Grund dafür sind Verträge und Abkommen. Sie garantieren die Sicherheit der ISS und aller Besatzungsmitglieder. „Insbesondere auf Drängen der NASA finden weiterhin Überkreuzflüge statt“, erklärt Rene Pischel, Leiter des Moskau-Büros der europäischen Weltraumagentur ESA der futurezone. Dabei werden abwechselnd Raketen von Roskosmos und der NASA gestartet. An Bord ist immer mindestens ein*e Astronaut*in und ein*e Kosmonaut*in.

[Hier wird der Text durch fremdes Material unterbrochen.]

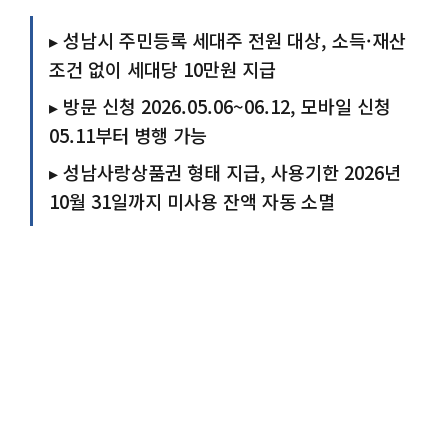
▸ 성남시 주민등록 세대주 전원 대상, 소득·재산
조건 없이 세대당 10만원 지급
▸ 방문 신청 2026.05.06~06.12, 모바일 신청
05.11부터 병행 가능
▸ 성남사랑상품권 형태 지급, 사용기한 2026년
10월 31일까지 미사용 잔액 자동 소멸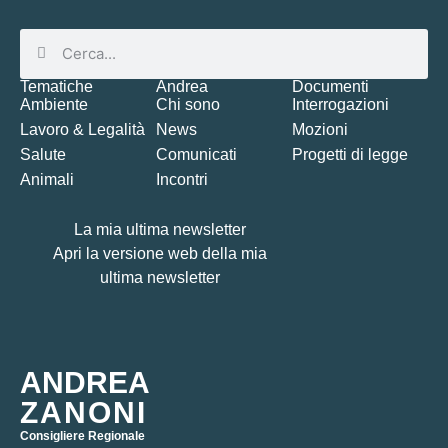
Tematiche
Andrea
Documenti
Ambiente
Chi sono
Interrogazioni
Lavoro & Legalità
News
Mozioni
Salute
Comunicati
Progetti di legge
Animali
Incontri
La mia ultima newsletter
Apri la versione web della mia
ultima newsletter
ANDREA
ZANONI
Consigliere Regionale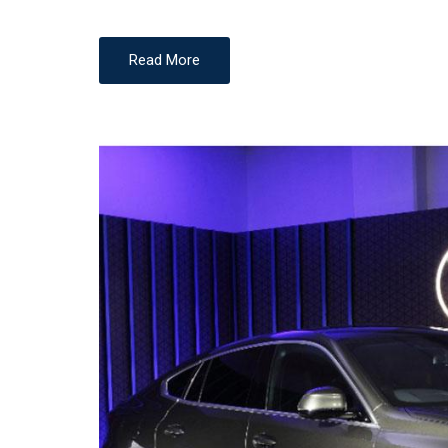
N
Read More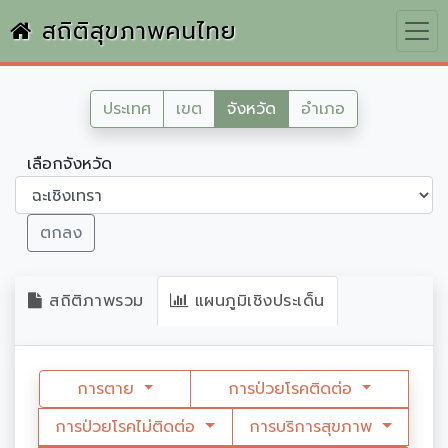
สถิติสุขภาพคนไทย
ประเทศ
เขต
จังหวัด
อำเภอ
เลือกจังหวัด
ตกลง
สถิติภาพรวม
แผนภูมิเชิงประเด็น
การตาย
การป่วยโรคติดต่อ
การป่วยโรคไม่ติดต่อ
การบริการสุขภาพ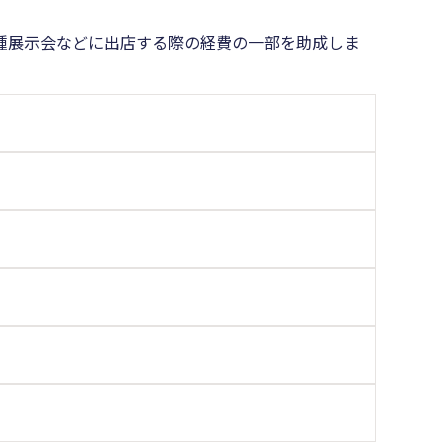
種展示会などに出店する際の経費の一部を助成しま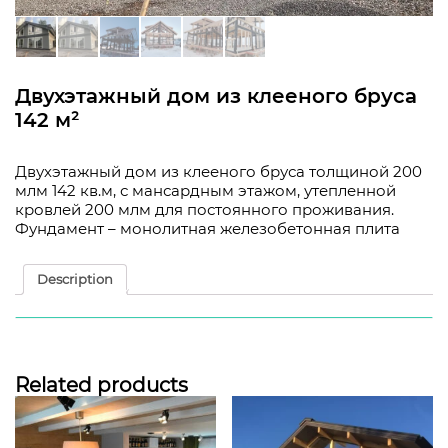
Двухэтажный дом из клееного бруса
142 м²
Двухэтажный дом из клееного бруса толщиной 200
млм 142 кв.м, с мансардным этажом, утепленной
кровлей 200 млм для постоянного проживания.
Фундамент – монолитная железобетонная плита
Description
Description
Двухэтажный дом из клееного бруса толщиной 200
млм 142 кв.м, с мансардным этажом, утепленной
Related products
кровлей 200 млм для постоянного проживания.
Фундамент – монолитная железобетонная плита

Symbolisch für die Fortsetzung der Zusammenarbeit von NASA und Roskosmos auf der ISS war unter anderem der Flug von Anna Kikina. Die Kosmonautin war die erste Russin, die jemals mit einer privaten SpaceX-Rakete abhob. „Die Kontakte sind nach wie vor da, um Probleme gemeinsam zu lösen“, so Pischel.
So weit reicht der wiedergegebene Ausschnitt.